Segment Start: GIVEN PASSAGE

There's a bunch of reasons for that -- my day job got awfully intrusive, for a bit, kinda odd when you consider that I don't actually have one, as such. And I spent a couple months being broker than I ever really figured on being again, kinda odd when you consider how hard I've been working. And then I got laid up by this really ghastly flu ...

But, also, I was jammed up. I couldn't write any other reviews until I finished this one. And this one was really hard (not to mention long.)

Why so hard? It's my favorite album of the year. Oughtta be easy for me to write about it, right? wrong...

It was at a concert -- that 'HFS sponsored thing with Fiona Apple, the Barenaked Ladies and Sarah McLachlan -- that I figured it out. I realized during Sarah's set that I could get caught up in the music and enjoy it, or take a mental step away from it and pick it apart, like one of those optical illusion things, where the blocks seem to come out of the page, and you blink, and then pop! they recede into it. And I realized that, as a music reviewer (as opposed to a critic, of which there are actually damned few) I'm only really useful when I can balance between those two states -- if nothing sweeps me away, and I stop enjoying music, I become one of my jaded, professional elder cousins (naming no names). But if I can't be at least a little critical about something -- if I hear it just as a fan -- then I'm not being objective enough to do anything other than gush over a record, which doesn't tell anybody anything very much.

Segment End: GIVEN PASSAGE

WORK INSTRUCTIONS:
A) Copy the part of the music review passage above that begins at the words "There's a bunch" and stops after "it, right? wrong...".
B) In the music review passage above, which acts were on the bill at the concert where the writer figured things out?

Segment Start: COLLECTED DATA

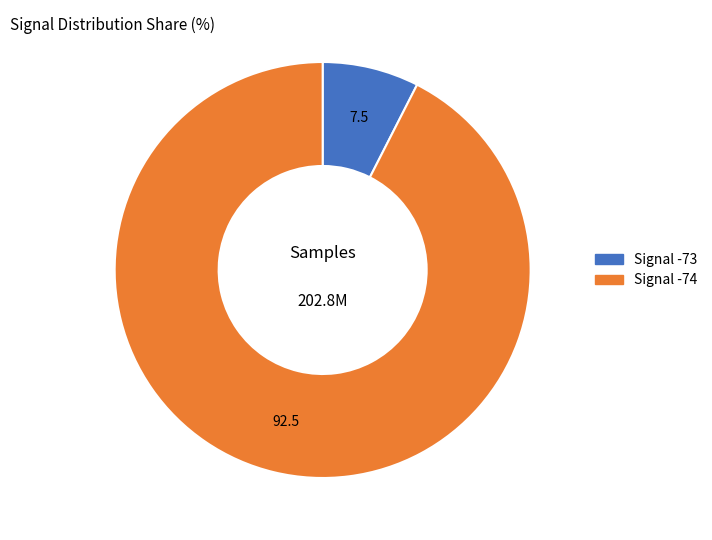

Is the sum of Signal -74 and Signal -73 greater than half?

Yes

Segment End: COLLECTED DATA

EXERCISE ANSWERS:
A)
There's a bunch of reasons for that -- my day job got awfully intrusive, for a bit, kinda odd when you consider that I don't actually have one, as such. And I spent a couple months being broker than I ever really figured on being again, kinda odd when you consider how hard I've been working. And then I got laid up by this really ghastly flu ...

But, also, I was jammed up. I couldn't write any other reviews until I finished this one. And this one was really hard (not to mention long.)

Why so hard? It's my favorite album of the year. Oughtta be easy for me to write about it, right? wrong...

B) Fiona Apple, the Barenaked Ladies and Sarah McLachlan.